You may want to use the .calc_slopes() method after a fit

I don't think so, as I'd like uncertainties to calculate the slopes, while relying on it to calculate the propagating errors by itself...

and in the non-linear case also the breakpoints.

Could you please explain how is do the array terms in .se are divided between the breakpoints and the betas in the non linear case? In general I think .se, and this detail should be documented.

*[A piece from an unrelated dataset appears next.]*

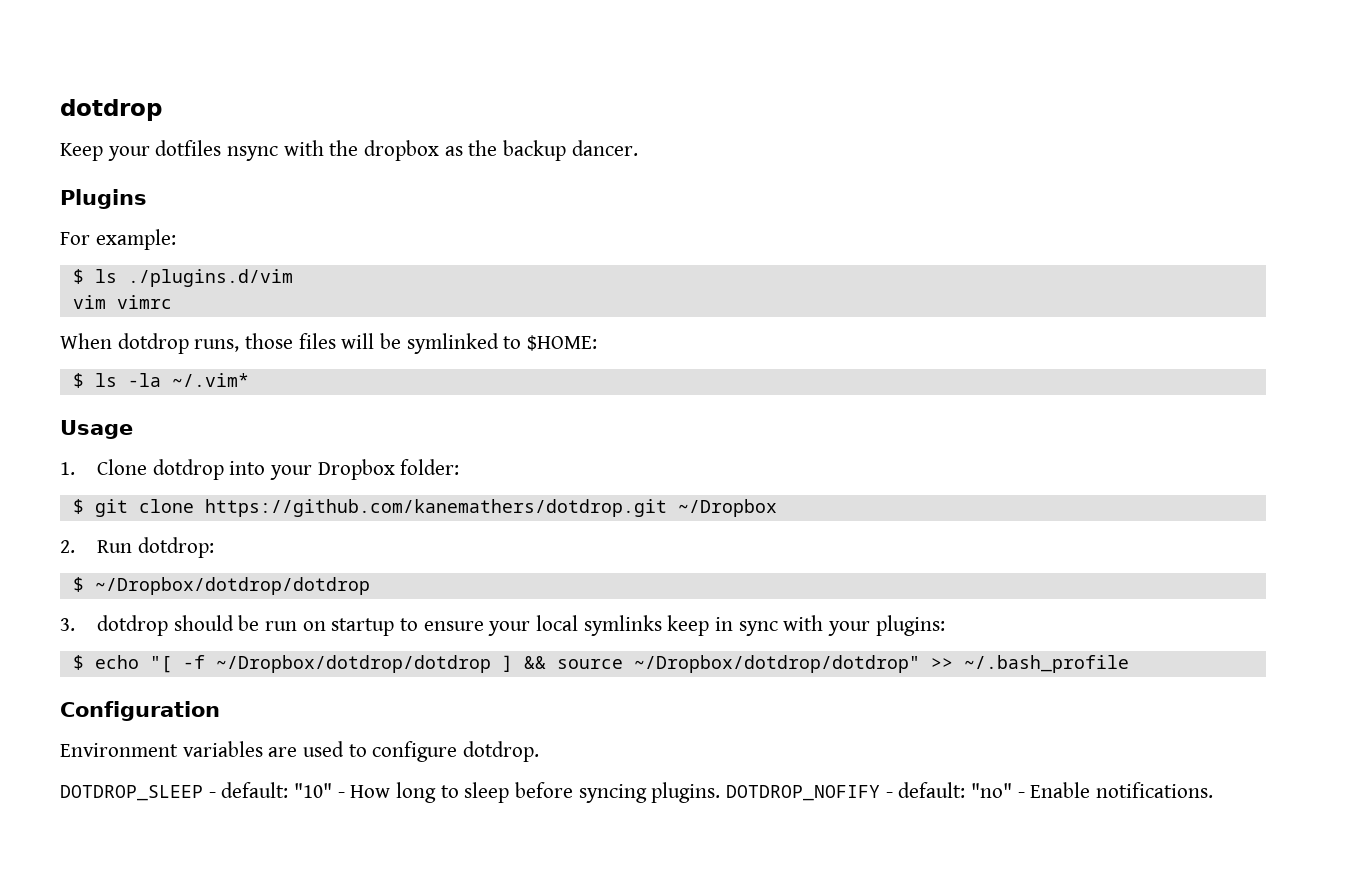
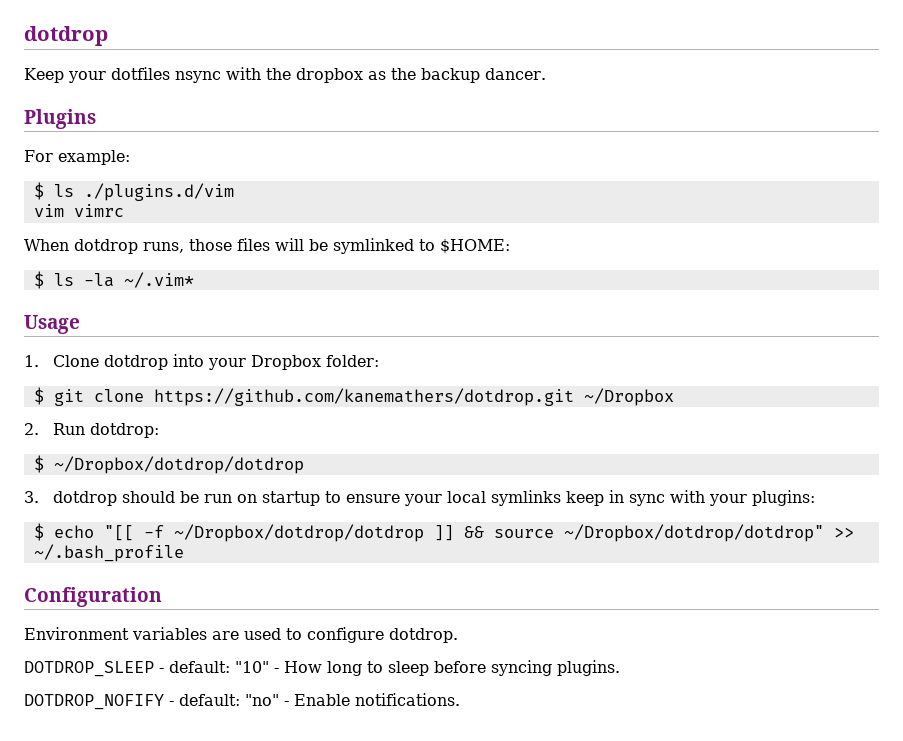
[149,656,172,673] "[ -> [103,525,134,541] "[[
[501,655,513,672] ] -> [433,525,454,541] ]]
(721, 792) none -> (620, 668) //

A bonus documentation to this attribute, or to the examples page, could be an uncertainties code example like mine - which would allow you to close this issue :).

doronbehar commented 5 months ago

Apparently (both) of my code excerpts above were counting the indices wrongly in pwlf_.beta... Here's a version I proved to be correct, via a numpy.allclose assertion.

pwlf_ = pwlf.PiecewiseLinFit(x,y)
pwlf_.fit(N)
betas = uncertainties.unumpy.uarray(pwlf_.beta, pwlf_.se)
# Need to calculate p_values so that .se attribute will exist
pwlf_.p_values()
betas = uncertainties.unumpy.uarray(pwlf_.beta, pwlf_.se)
slopes = []
# Don't iterate beta[0], as it is not a slope, but a constant added to all
# pieces of the fit
for topIdx in range(len(betas[1:])):
    slopes.append(np.sum(betas[1:topIdx+2]))
# Check that the slopes calculated above are correct
assert np.allclose(
    [s.nominal_values for s in slopes]
    pwlf_.calc_slopes()
)
# slopes with errors to each are now contained in the `slopes` list, and the
# values are correlated. The correlation matrix could be shown with:
print(np.matrix(uncertainties.correlation_matrix(slopes)))